++++ Recorded information
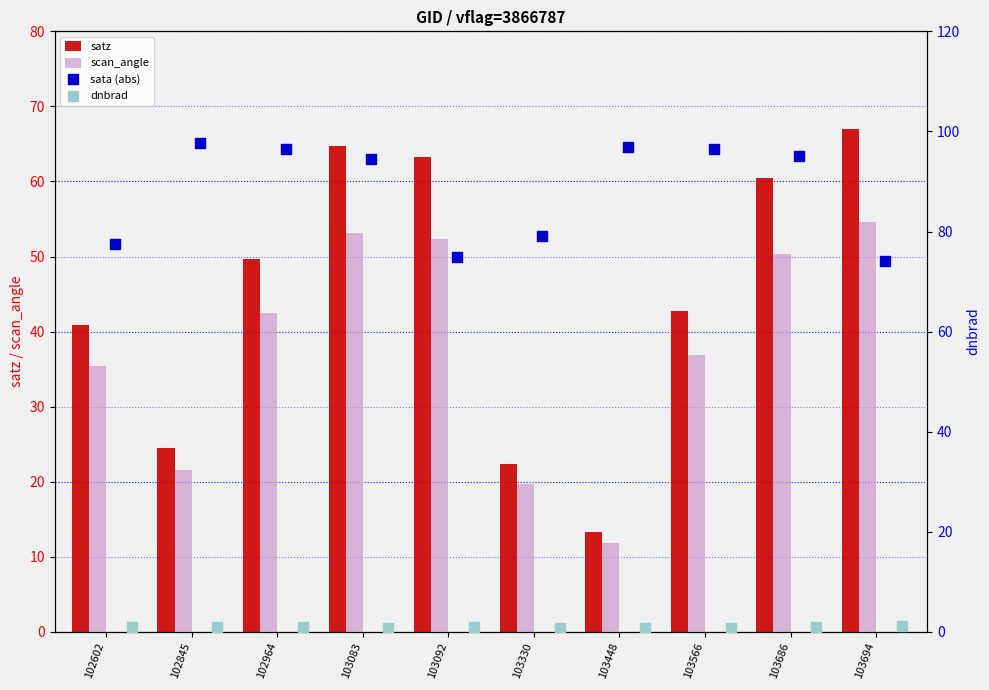

Which category has the highest value in the satz series?

103694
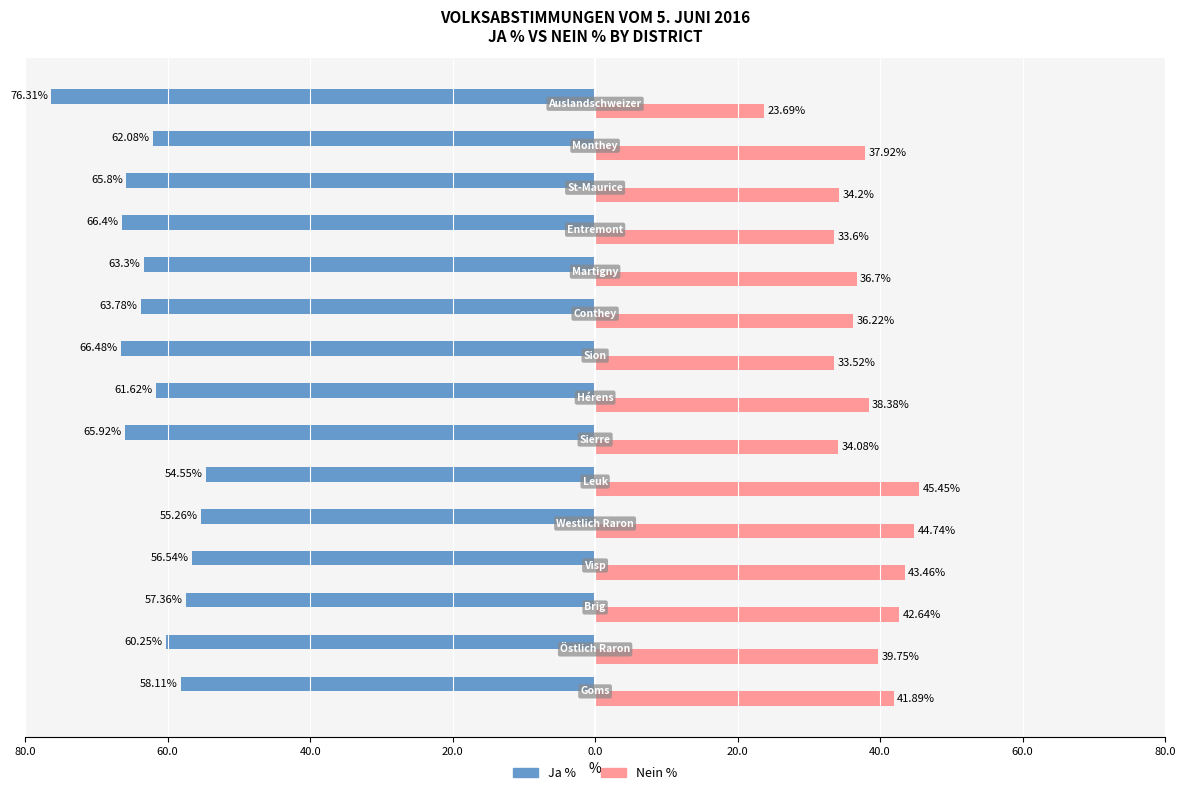

What is the maximum value for Nein %?

45.5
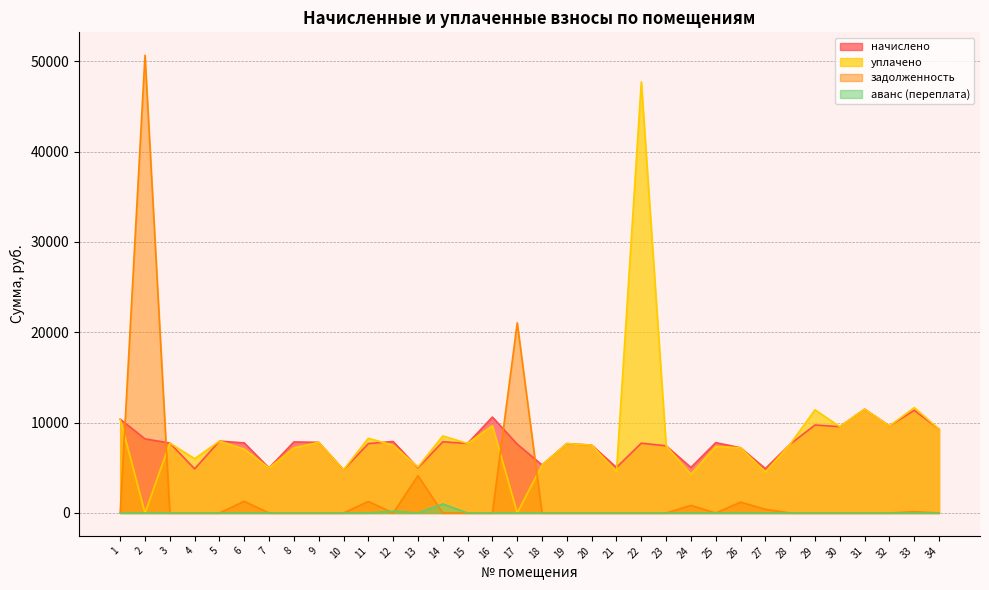

What is the sum of all задолженность values?

81010.8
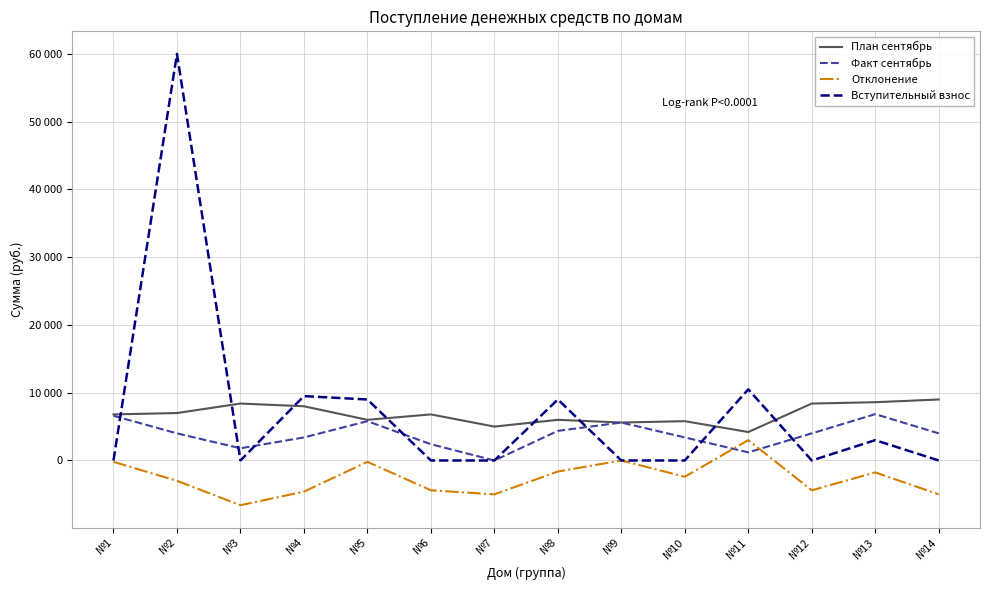

Which series has the largest range (max minus min)?

Вступительный взнос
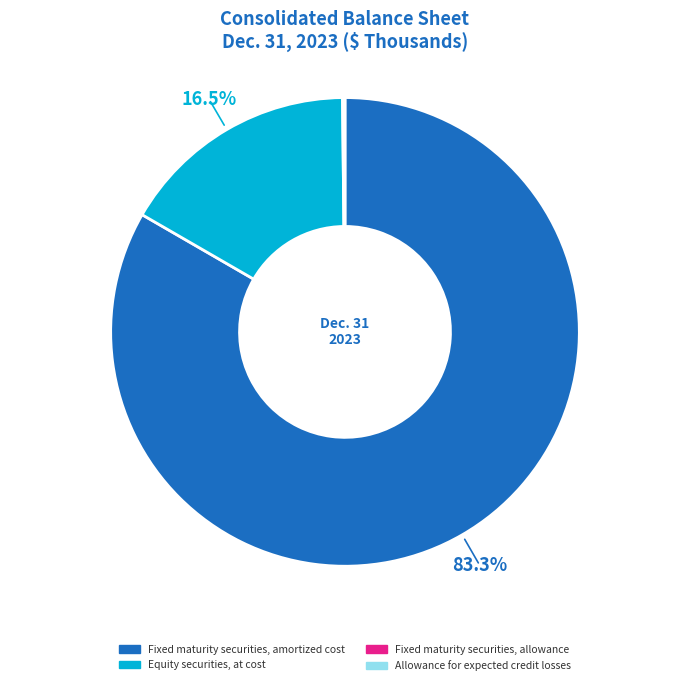

Is the sum of Fixed maturity securities, amortized cost and Equity securities, at cost greater than half?

Yes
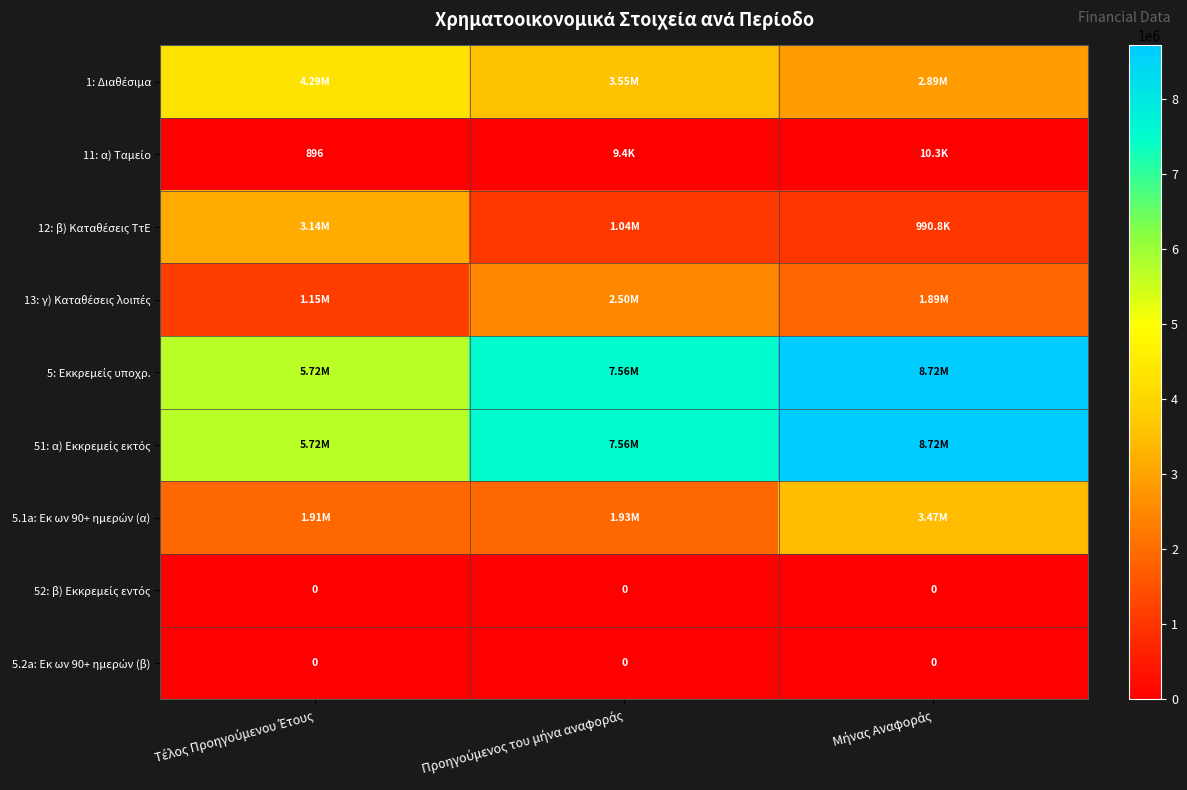

What is the sum of the 5.1a: Εκ ων 90+ ημερών (α) values at Προηγούμενος του μήνα αναφοράς and Τέλος Προηγούμενου Έτους?

3842898.8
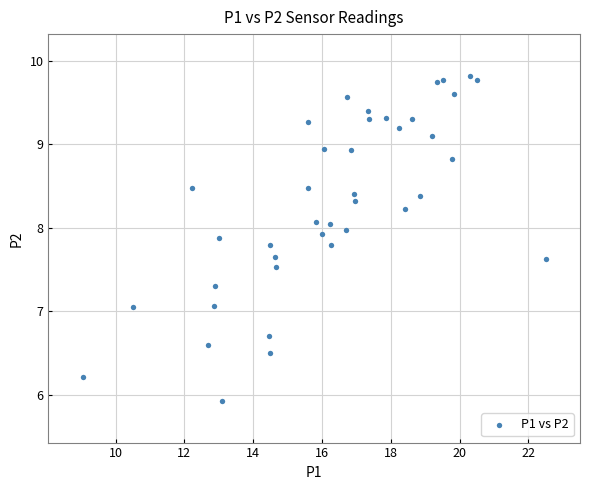

What is the range of Y values (max minus min)?

3.9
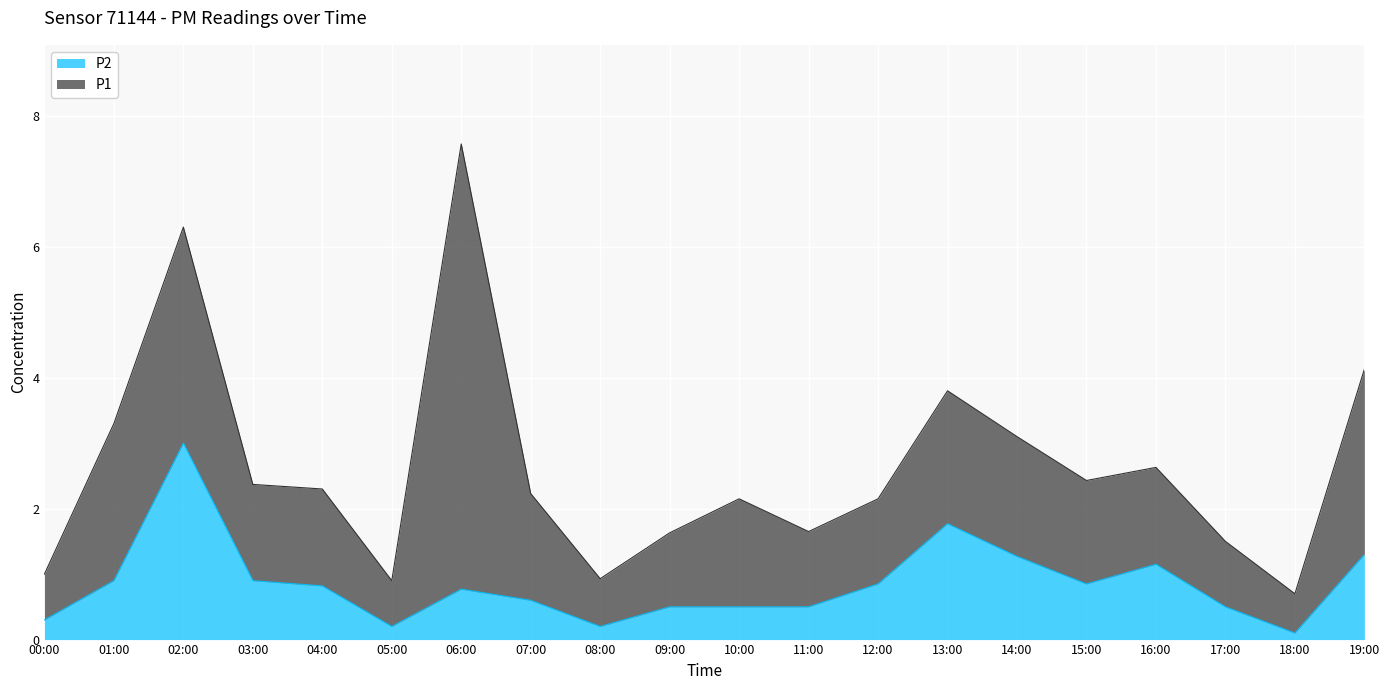

What position from the right is 11:00?

9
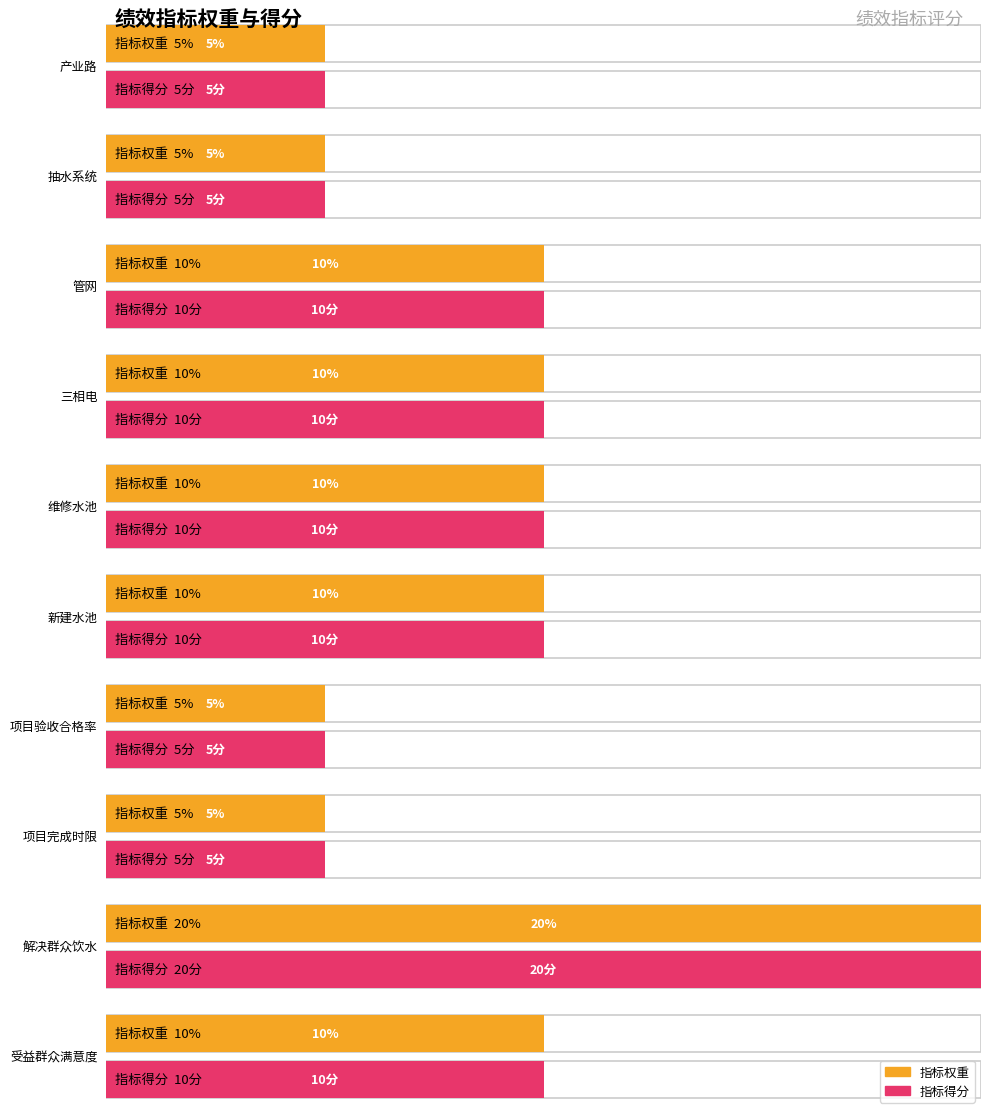

How many bars are there in each group?

2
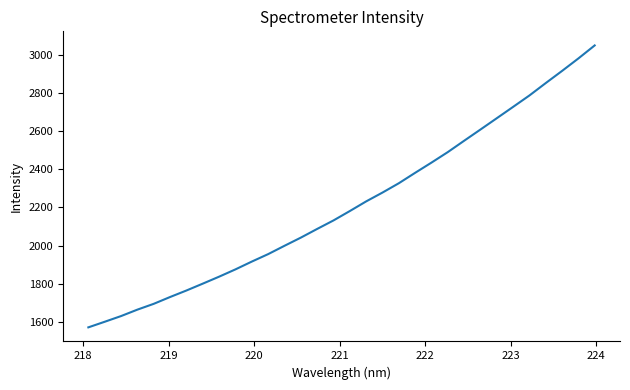

What is the minimum value shown in the chart?

1570.6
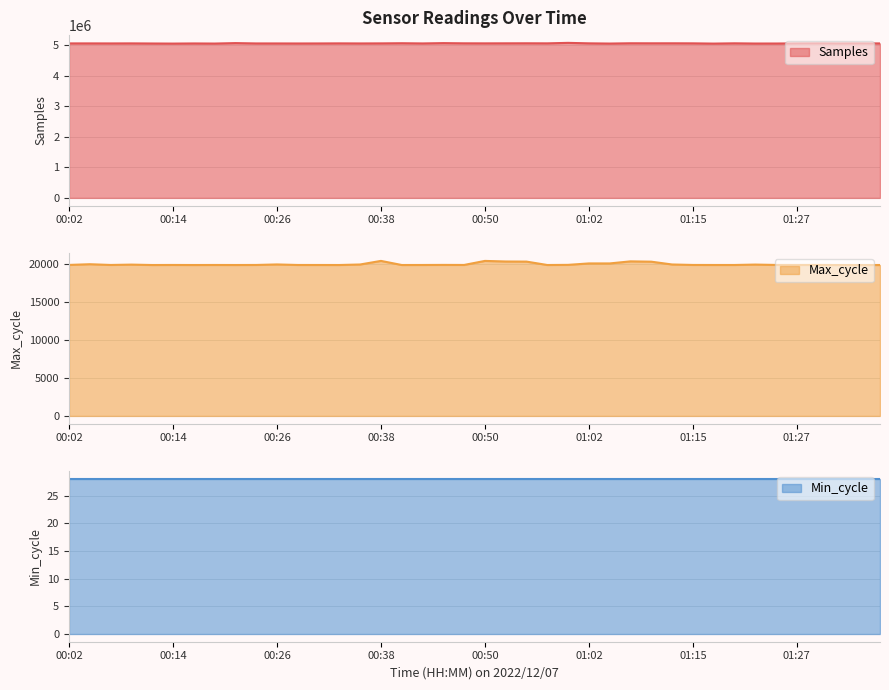

What is the minimum value for Samples?

5060795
++++++++
What to work on: Pick out each line of the material that contains the string "values". Case matters.

Exercise response:
What is the sum of all задолженность values?
What is the sum of the 5.1a: Εκ ων 90+ ημερών (α) values at Προηγούμενος του μήνα αναφοράς and Τέλος Προηγούμενου Έτους?
What is the range of Y values (max minus min)?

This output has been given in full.